Developer Plan Feature Question

Hi there,

We currently use the free plan and make use of the Custom Database features to allow logins using our legacy database, which we plan to keep using. We’d like to upgrade to a paid plan to take advantage of the Custom Domains to work around some cookie issues we’ve been seeing with recent browsers.

Looking at the feature matrix, it looks like the Custom Databases are only available on Enterprise plans; does that mean that if we get a Developer plan we would lose this (essential) feature?

Best regards,
Mike

Hi @hellomike! Welcome back! :tada:

You’re correct, Custom DBs for authentication are only available for Enterprise customers. Developer plans include automatic migration to Auth0 DB. I understand you wish to keep using your custom legacy DB — is there a specific reason behind it? I mean, there’s no lock-in with Auth0 DB and you could take your users with you if you decide to leave. Let me know, please, if you have any specific concerns that prevent you from migrating to Auth0 DB.

Hi Art,

So I think that the way it currently works on our site, the first time someone logs in via Auth0, it looks to our legacy database to verify the login, and then pulls them into Auth0. Subsequent logins are in Auth0, and password changes need to happen there rather than on our legacy database. Is that still a Enterprise-level Custom DB, or is that Developer-level?

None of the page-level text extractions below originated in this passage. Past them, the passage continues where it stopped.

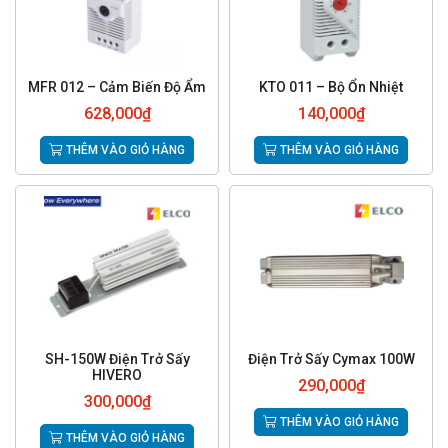
MFR 012 – Cảm Biến Độ Ẩm
KTO 011 – Bộ Ổn Nhiệt
628,000
₫
140,000
₫
THÊM VÀO GIỎ HÀNG
THÊM VÀO GIỎ HÀNG
SH-150W Điện Trở Sấy
Điện Trở Sấy Cymax 100W
HIVERO
290,000
₫
300,000
₫
THÊM VÀO GIỎ HÀNG
THÊM VÀO GIỎ HÀNG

We’re OK with this approach; we just need to keep on using our legacy database for the initial account creation.

I suppose my confusion is caused by the idea that a free account would have a feature that isn’t available in the entry-level paid account. I could just be misunderstanding the multiple facets of the Custom Database, though.

-m

You are absolutely correct, it’s just a good ole lazy migration :slight_smile:

In theory, (and don’t try this at home!) if you turn off lazy migration and disconnect your legacy DB from Auth0 entirely, your already migrated users won’t even know since they are authenticated against Auth0 DB now. Unless you also run some custom data fetching from your legacy DB and not 100% of user metadata is already stored in Auth0, there would be no difference from user perspective. This is because your users are not authenticated against your legacy DB; their password and profiles are stored in Auth0, they are authenticated by Auth0, and (possibly) some of their external and additional information is also fetched from your custom DB (but only after they are authenticated by Auth0). It’s a bit of a simplification, but you get the point.

Custom DB feature allows enterprise customers to run authentication against their custom DBs (bypassing Auth0, so to speak, but taking full advantage of every other available feature). I don’t think it’s your case, unless you run a massive enterprise with gazilions of users and a very particular set of skills requirements :wink:

Hi,

We have also been a bit confused by the plan features for data migration. We are on the developer plan and looking to migrate our database soon.

When someone attempts to login we would like to check if they are in auth0 and if so authenticate. If they are not in Auth0 yet then we need to validate the credentials in our legacy system and if they exist create them in Auth0 and run an additional script to add them to our new downstream system.

Based on your response, I think this would be possible in the Developer plan by connecting our existing database, but could you please confirm? We don’t want to go through the implementation and then find out we are using enterprise features.

Thanks!

Apologize for the delay. What you’re describing is Database Migration, and it is available on Developer plans. It is intended for migrating your users from a legacy DB to Auth0 and leaving the legacy DB behind when the migration process is complete. It works exactly as you described:

With this being said, you will only be able to migrate users (only Login and Get User scripts will be available on the Developer Plan). Once a user is migrated, Auth0 will not attempt to authenticate them against your legacy DB or check any additional user information from the legacy DB moving forward.

The difference with the Enterprise “Custom DB” feature is that Enterprise customers can keep users in their custom DB, and use this DB to keep authenticating users without migrating to Auth0. On Developer Plans the only thing you can use your Custom DB for is to migrate users into Auth0 DB.

I hope it clarifies this a bit.

Hi,

The Developer Plan no longer exists. Can you clarify please whether this “lazy migration” is available on ESSENTIALs or requires PROFESSIONAL? It is not clear from your feature comparison tables.